The 2018 amendment shields physicians from damages for providing information and care to patients with a “rare disorder” as defined in accordance with the criteria developed by the National Organization for Rare Disorders, Inc. or any successor organization.
8. South Dakota Invalidates Noncompete Agreement Inconsistent With State Statute
In March 2018, the South Dakota Supreme Court issued a decision in Farm Bureau Life Insurance Co. v. Dolly, 2018 S.D. 28 (2018) that provided a strong reminder of the importance of drafting noncompete agreements that conform with state law. In that case, the employer sought to enforce a noncompete agreement against its former captive life insurance agent which required that he “neither sell nor solicit, directly or indirectly. . . any insurance or annuity product, with respect to any policyholder of [Farm Bureau]. . . for a period of eighteen (18) months following the termination of” his contract.
9. Restrictive Legislation Efforts Stall in New Jersey and Washington
Both the New Jersey and Washington state legislatures considered legislation this year that would have significantly restricted the enforceability of noncompete clauses. Among other things, New Jersey’s proposed law would have: (a) imposed pre-employment notification requirements, (b) limited the duration of such agreements to one year, (c) substantially limited potential geographic restrictions, (d) prohibited retaliation against an employee for opposing the enforceability of a noncompete, (e) prevented use of choice of law provisions to escape the requirements of the new law, and (f) allowed employees to work for an employer’s customers if the employee did not solicit such employment. The bill stalled in committee.
Washington’s proposed law would have: (a) prohibited enforcement of noncompetes against employees earning less than three times the annual state average (or $185,700); (b) imposed pre-employment notification requirements; (c) limited the duration of such agreements to 18 months; (d) imposed fines of $5,000 plus actual damages and legal fees for employers who did not comply. Another law considered in the Washington legislature would have prohibited all noncompetes except those entered into as part of the sale of a business.
While these legislative efforts stalled, they signal a growing national trend of imposing tighter restrictions on the enforceability of noncompete agreements.

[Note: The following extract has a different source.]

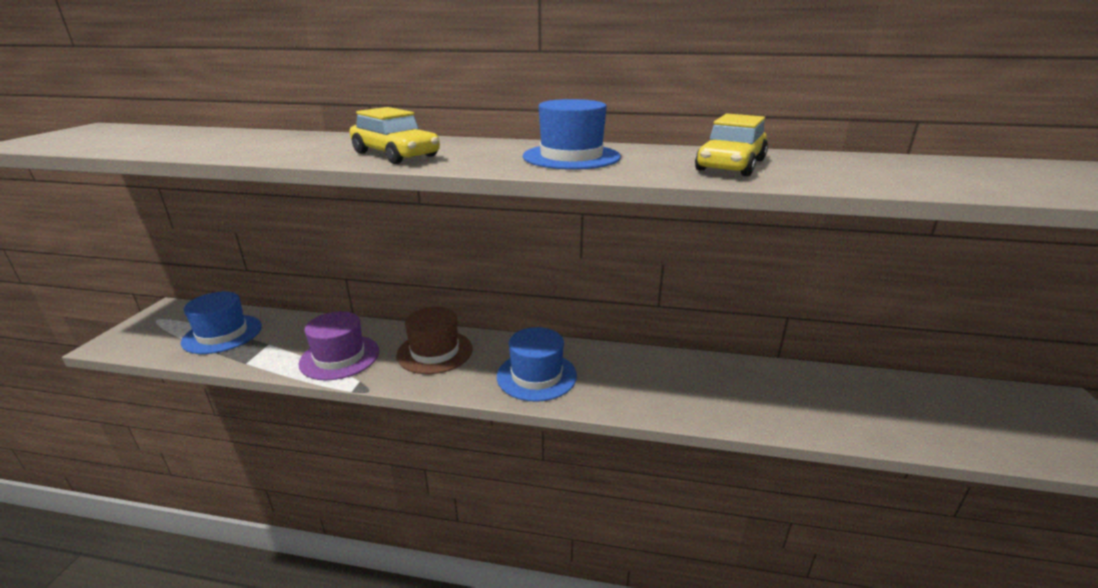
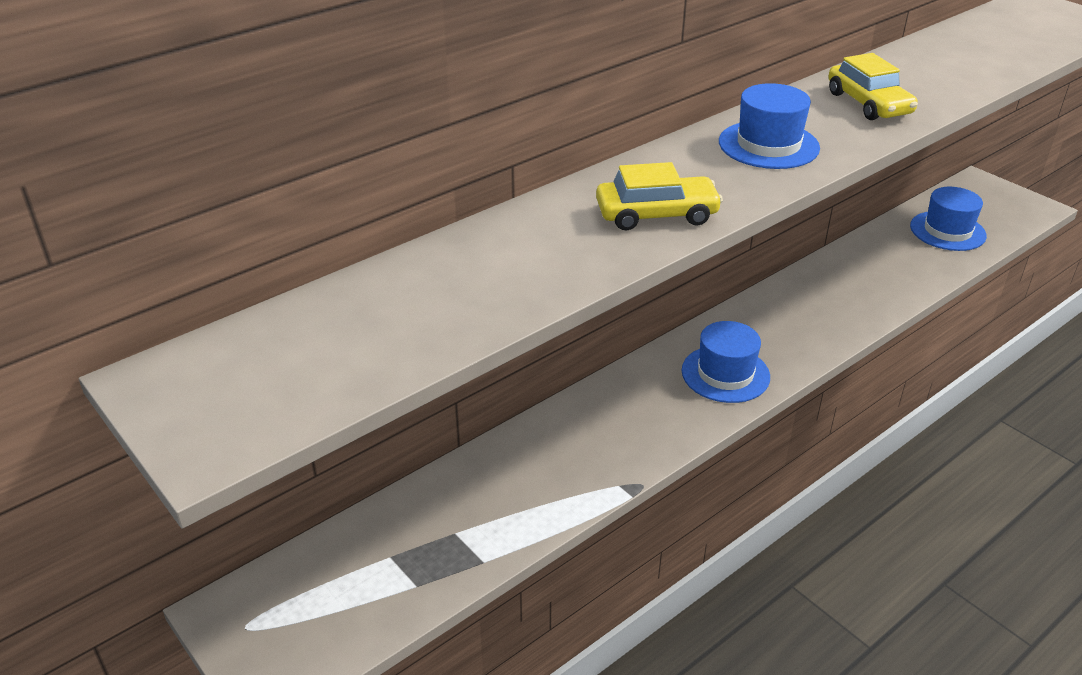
camera: 50 degrees left, 10 degrees up
(222, 334) = (378, 568): blue hat -> blue hat (947, 231)
(339, 357) = (553, 485): purple hat -> none
(435, 352) = (616, 416): brown hat -> none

10. Minnesota Adopts Inequitable Forfeiture
In July 2018, the Minnesota Supreme Court adopted the concept of “inequitable forfeiture” in determining whether it was appropriate for an employer to refuse to pay over $1 million in post-employment payments to a former regional sales manager who failed to abide by a return of property provision in his employment agreement. In Capistrant v. Lifetouch, 916 N.W.2d 23 (2018), the court found that the return of property provision (which was included in a section of the agreement entitled “Restrictions Against Competition”) was properly deemed a condition precedent of the employee’s receipt of post-employment payments, and further concluded that the employee failed to satisfy the condition precedent by not immediately returning the employer’s property upon his termination of employment. However, the court adopted the equitable concept of “inequitable forfeiture” and remanded to the district court to determined: (a) whether the condition precedent was a “material part of the agreed exchange” upon entering into the contract; and (b) if not, consider whether the forfeiture was disproportionate and, if so, reduce the amount of forfeiture to an appropriate level.